Even though characterized as science fiction, “Frankenstein” almost never alludes to scientific or even quasi-scientific facts. Rather, it presents the reader with the tumultuous emotional upheavals of the characters, which is rendered all the more appealing as it is a first person narrative.
The book lacks certain key qualities of a science-fiction novel, such as the lack of details regarding the acquisition and subsequent assembly of the parts needed for the creation of an 8-foot tall man. There is also no mention of preservation of this obviously dead assemblage until Frankenstein miraculously breathes life into it. Lastly, there is no mention of how the inanimate is brought to life.

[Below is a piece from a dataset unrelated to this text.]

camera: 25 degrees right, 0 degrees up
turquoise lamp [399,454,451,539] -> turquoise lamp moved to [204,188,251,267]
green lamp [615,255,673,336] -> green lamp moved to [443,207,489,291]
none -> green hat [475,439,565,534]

Frankenstein’s fears regarding the replication of his ideas by someone is understandable but the lack of scientific details in a science fiction is disturbing.

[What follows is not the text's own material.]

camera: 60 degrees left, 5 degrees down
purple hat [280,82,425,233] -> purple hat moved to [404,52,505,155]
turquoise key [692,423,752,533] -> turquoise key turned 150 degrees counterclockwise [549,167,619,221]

This story addresses deeply and effectively the profound emotional situations of the characters, namely Frankenstein and his creation, hereafter referred to as Adam, mainly because he is the first of his kind and secondly since he is no ‘monster’ except in form. After enjoying an inquisitive childhood and youth dedicated to the pursuit of knowledge, Frankenstein, goes through overwhelming sorrow and guilt, and is consumed by the desire for vengeance till the moment of death. Adam, kind and benevolent at first, suffers repeated rejections after which his heart is filled with hatred and desire for vengeance against the man solely responsible for his sorrowful existence. Adam’s character comes a full circle when he repents at the deathbed of Frankenstein and decides to burn his body in an obscure place so that no one would come across his body parts and venture to create another ‘monster’ to plague humanity.
Thus, more than being one of the prototypical pieces of science fiction, as it is usually classified, “Frankenstein” is a story of personal journeys of Frankenstein, Adam, and the people surrounding them.